Teach lesson
Visual programming with a real Arduino (4/4): mini-controller
Students combine visual-programming inputs, decisions, and outputs to build a mini-controller and document real-board test evidence.
Learning Outcomes
Design a mini-controller with input, decision and output.
Test the program with two defined cases.
Explain the behavior and one reasonable improvement.
Student activity preview
Activity Content
Preview only. In a class session, students can fill in responses and submit their work to the teacher.
Choose the challenge
10 min
A mini-controller is a program that reads an input, decides, and produces an output, repeating in the loop. Choose one of these two base challenges (they use
the built-in LED, no wiring):
In this project, Arduino run first is for preparation that only happens once.
The main part (read input, decide, and act) goes inside Arduino loop forever
because the controller must keep checking the input.
- Threshold indicator: read a potentiometer; if it passes a threshold, the LED
stays steady on; otherwise, the LED blinks slowly.
- Two-mode alert: read a button; if pressed, the LED blinks fast; otherwise,
it blinks slowly.
*Optional extensions (only if your teacher confirms the hardware): use external
LEDs for a traffic light, or a servo motor for two positions. These are not
required.*
Which challenge do you choose? State the input and the output you will use.
Fill the table before you build. Use only one row for your base design and
leave the extra rows empty. In that row, write which input you will read, what
decision or threshold the program will use, which output you will observe, and
how you will know it works.
| Goal | Input | Decision or threshold | Output | How you will know it works |
|---|---|---|---|---|
Build a first version
22 min
Build a small first version. Do not try to make it perfect at first. It must
include: one input reading, one if / else decision, one observable output, and a
wait if the behavior repeats too quickly.
Open
arduino-visual-board.Create the program with blocks inside Arduino loop forever.

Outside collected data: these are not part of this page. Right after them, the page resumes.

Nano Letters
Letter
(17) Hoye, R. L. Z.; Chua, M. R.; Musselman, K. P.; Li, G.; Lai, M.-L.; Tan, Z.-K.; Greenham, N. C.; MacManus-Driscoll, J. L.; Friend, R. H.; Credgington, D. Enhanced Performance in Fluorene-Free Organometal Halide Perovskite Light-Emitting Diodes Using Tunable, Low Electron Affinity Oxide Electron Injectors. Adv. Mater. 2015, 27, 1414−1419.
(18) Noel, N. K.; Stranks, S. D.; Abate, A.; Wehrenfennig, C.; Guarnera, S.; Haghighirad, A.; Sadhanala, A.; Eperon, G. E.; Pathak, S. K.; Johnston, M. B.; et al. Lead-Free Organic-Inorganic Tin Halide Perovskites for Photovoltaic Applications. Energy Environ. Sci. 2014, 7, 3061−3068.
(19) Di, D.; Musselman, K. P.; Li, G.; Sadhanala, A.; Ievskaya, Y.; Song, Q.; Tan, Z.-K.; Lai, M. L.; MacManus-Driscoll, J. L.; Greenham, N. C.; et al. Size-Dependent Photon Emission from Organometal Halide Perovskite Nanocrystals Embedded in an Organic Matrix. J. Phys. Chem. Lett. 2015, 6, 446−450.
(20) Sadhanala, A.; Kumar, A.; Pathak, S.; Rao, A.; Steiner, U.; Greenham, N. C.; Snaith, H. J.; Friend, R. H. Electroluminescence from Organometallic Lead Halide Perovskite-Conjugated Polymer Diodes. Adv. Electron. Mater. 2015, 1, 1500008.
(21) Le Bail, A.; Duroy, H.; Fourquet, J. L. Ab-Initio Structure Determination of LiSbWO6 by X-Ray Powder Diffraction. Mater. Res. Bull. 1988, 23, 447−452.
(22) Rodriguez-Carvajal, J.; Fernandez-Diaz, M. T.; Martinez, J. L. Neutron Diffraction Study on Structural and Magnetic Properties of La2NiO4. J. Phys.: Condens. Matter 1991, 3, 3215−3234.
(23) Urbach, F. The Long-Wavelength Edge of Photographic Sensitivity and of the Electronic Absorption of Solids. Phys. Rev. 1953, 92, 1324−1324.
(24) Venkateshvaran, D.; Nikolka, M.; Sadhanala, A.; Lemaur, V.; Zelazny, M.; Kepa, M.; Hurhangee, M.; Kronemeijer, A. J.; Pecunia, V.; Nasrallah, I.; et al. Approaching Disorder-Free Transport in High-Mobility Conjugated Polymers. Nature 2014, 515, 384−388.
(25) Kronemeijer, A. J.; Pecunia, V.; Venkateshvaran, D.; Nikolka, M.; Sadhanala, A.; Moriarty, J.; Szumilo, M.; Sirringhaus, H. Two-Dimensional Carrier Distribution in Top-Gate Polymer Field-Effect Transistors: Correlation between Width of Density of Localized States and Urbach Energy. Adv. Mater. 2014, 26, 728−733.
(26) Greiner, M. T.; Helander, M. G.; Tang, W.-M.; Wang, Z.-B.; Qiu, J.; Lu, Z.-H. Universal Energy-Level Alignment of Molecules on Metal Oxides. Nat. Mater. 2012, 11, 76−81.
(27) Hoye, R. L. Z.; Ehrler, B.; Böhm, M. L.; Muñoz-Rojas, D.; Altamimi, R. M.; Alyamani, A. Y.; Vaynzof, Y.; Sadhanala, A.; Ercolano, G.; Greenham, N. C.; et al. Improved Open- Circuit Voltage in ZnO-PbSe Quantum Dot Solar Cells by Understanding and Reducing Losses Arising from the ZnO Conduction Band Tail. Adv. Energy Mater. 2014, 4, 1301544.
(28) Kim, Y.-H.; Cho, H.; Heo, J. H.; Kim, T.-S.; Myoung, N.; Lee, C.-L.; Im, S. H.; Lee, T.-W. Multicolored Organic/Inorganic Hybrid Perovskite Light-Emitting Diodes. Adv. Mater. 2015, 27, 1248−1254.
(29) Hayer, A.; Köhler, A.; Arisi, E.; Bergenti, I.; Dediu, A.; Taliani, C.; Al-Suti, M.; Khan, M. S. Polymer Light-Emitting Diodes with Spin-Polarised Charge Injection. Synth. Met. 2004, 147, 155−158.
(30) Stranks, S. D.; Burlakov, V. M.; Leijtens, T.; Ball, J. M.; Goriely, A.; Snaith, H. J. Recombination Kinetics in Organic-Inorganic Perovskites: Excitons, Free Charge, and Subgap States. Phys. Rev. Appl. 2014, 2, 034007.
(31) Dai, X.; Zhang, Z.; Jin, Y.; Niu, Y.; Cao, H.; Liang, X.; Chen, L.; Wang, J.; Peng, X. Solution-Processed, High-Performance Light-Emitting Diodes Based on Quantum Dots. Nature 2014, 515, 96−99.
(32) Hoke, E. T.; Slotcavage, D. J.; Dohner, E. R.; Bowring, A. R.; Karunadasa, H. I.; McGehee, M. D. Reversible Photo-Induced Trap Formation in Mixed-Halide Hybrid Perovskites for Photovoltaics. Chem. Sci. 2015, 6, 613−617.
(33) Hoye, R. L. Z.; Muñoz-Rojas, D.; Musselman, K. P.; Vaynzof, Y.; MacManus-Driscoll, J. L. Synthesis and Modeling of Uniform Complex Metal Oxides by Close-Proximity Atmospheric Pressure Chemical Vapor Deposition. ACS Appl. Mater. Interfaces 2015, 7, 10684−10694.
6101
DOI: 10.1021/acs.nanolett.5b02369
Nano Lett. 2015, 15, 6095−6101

Verify / compile. Fix any errors that appear.
Upload into device.
Test two cases: one that triggers one branch of the decision and one that triggers the other.
Example of the "Threshold indicator" challenge (steady on above the threshold,
slow blink below):
Reference diagram for the Threshold indicator challenge. Above the threshold the LED stays steady; below it, the LED blinks slowly.
Arduino loop forever:
if [read analog pin# [A0]] [≥] [threshold]
do:
[set built-in LED] [HIGH] # above the threshold: steady on
else:
# below the threshold: slow blink
[set built-in LED] [HIGH]
[wait] 400 milliseconds
[set built-in LED] [LOW]
[wait] 400 millisecondsDescribe the result of the first version. Include at least two tests with their inputs and what the LED did.
Improve one thing
15 min
Choose one small improvement and apply it:
- Adjust the threshold so it switches where you want.
- Change a wait time so the blink is easier to see.
- Use a repeat N times block to avoid copying blocks.
- Make the two modes easier to tell apart.
What improvement did you make? Why was it needed? What evidence shows that it improved?
Present the controller
13 min
Mini-controller summary
Submit a short explanation (text or screenshot) with:
1. Mini-controller name.
2. Input used.
3. Main decision (and threshold, if any).
4. Observable output.
5. Two tests and their results.
6. One improvement applied or proposed.
What did you learn about programming a real system that is different from programming only on a screen? Think about the difference between "it should work" and "I observed it".